• **Work request**: Echo back the lines word for word, from the one containing "Maximum carbon sequestration (MMT per year)" through the one containing "True or false: 14", and omit the pictures from your answer.

[Data supplied — start]

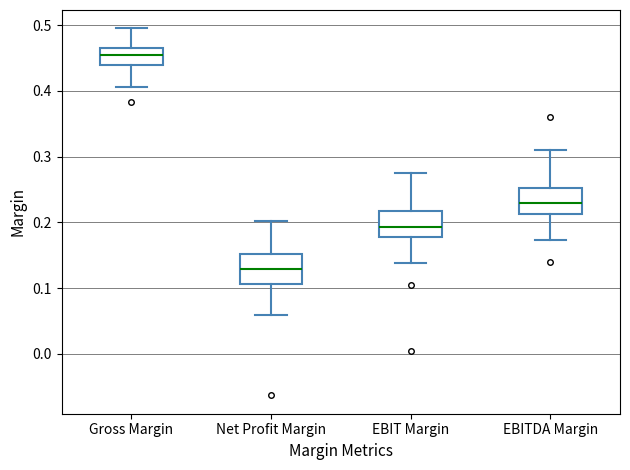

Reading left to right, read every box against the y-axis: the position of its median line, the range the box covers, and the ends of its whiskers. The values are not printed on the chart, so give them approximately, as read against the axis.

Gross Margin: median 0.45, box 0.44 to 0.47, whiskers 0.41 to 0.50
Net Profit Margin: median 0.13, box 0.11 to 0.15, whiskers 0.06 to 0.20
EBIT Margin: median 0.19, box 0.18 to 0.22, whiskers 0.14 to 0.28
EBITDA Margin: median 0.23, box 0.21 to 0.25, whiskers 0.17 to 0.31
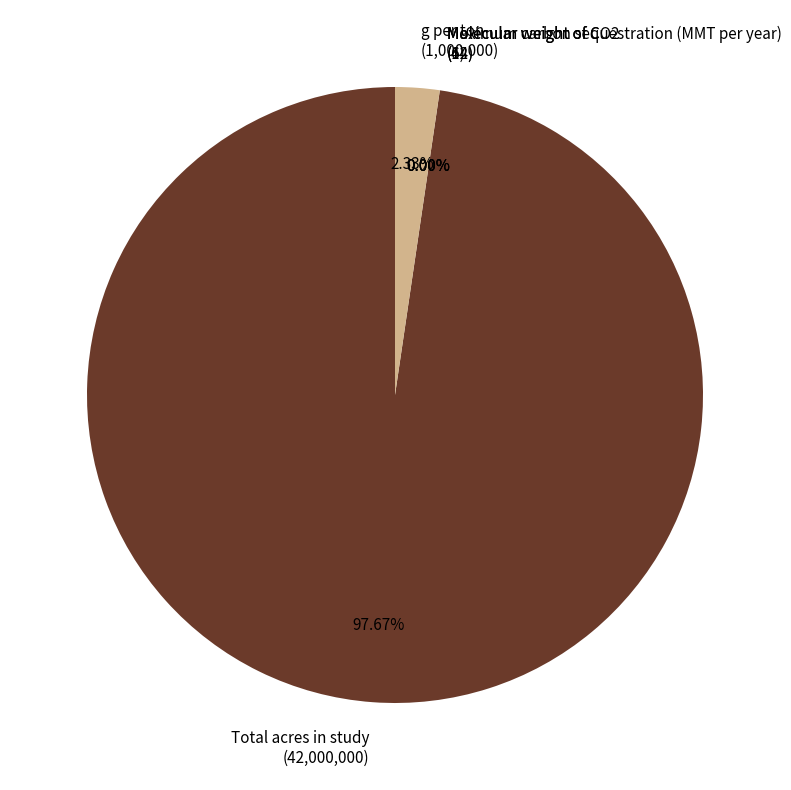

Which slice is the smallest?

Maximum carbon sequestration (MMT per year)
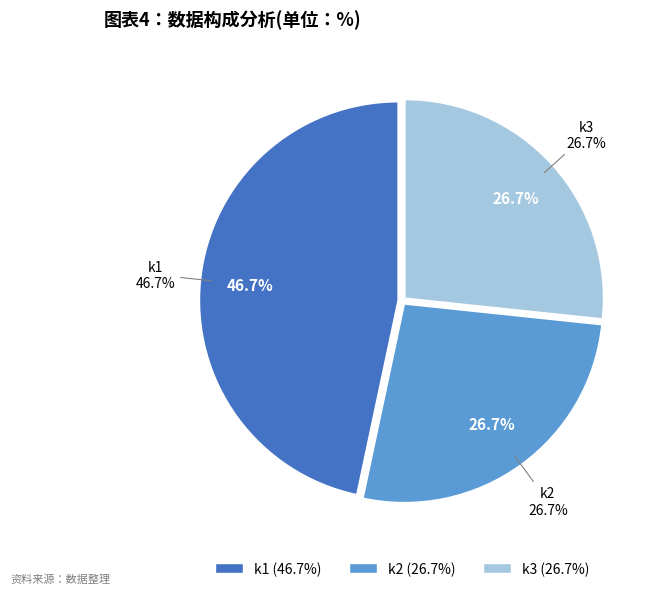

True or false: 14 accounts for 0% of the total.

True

[Data supplied — finish]
[Data supplied — start]

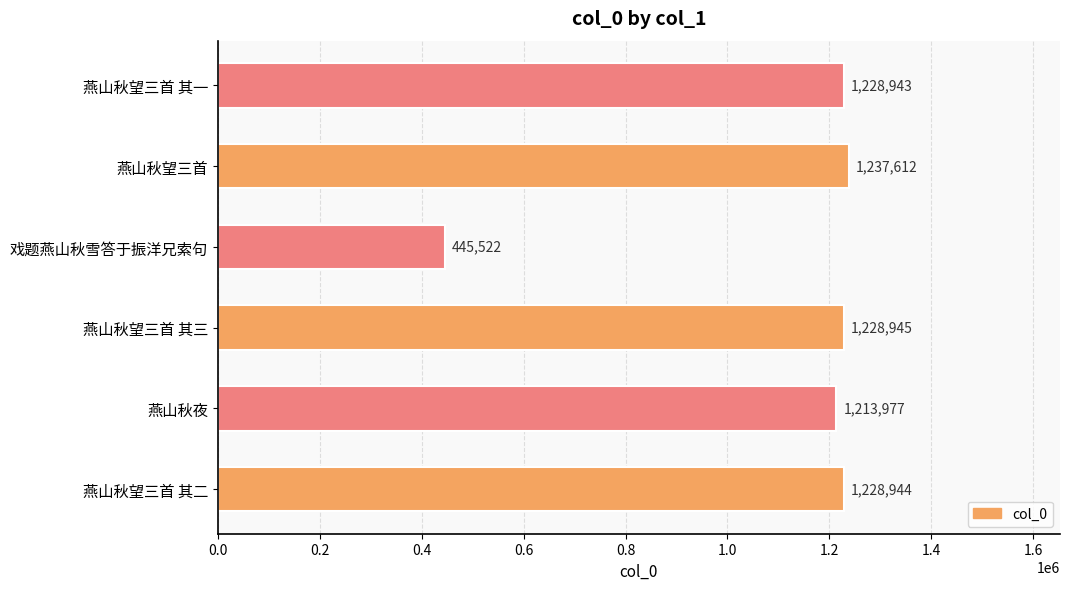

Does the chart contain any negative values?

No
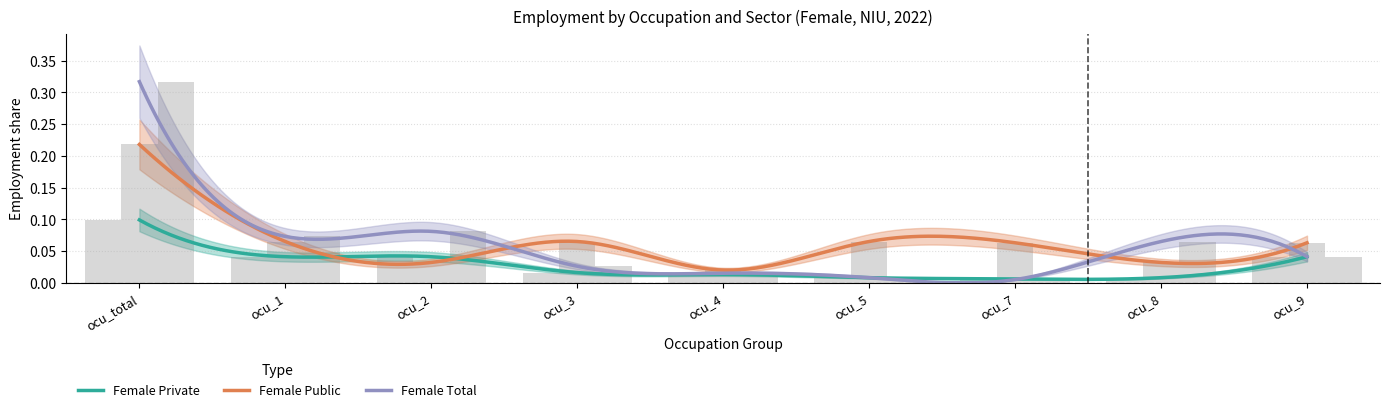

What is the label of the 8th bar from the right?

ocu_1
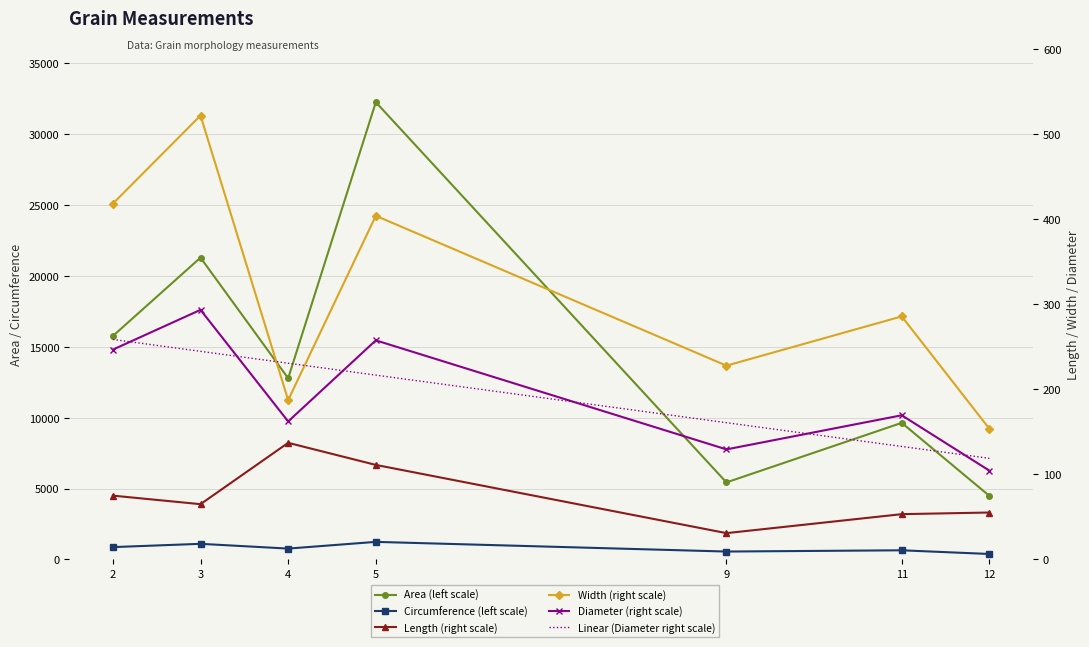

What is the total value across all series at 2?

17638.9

[Data supplied — finish]
[Data supplied — start]

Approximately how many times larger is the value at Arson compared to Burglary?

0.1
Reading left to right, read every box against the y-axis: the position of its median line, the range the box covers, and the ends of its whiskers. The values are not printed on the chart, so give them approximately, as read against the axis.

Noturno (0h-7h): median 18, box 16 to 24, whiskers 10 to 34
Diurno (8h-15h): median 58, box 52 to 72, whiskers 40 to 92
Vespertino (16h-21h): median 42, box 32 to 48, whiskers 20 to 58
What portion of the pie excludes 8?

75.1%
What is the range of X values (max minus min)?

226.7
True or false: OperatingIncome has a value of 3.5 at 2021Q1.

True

[Data supplied — finish]

• **Exercise output**:
Maximum carbon sequestration (MMT per year)

True or false: 14 accounts for 0% of the total.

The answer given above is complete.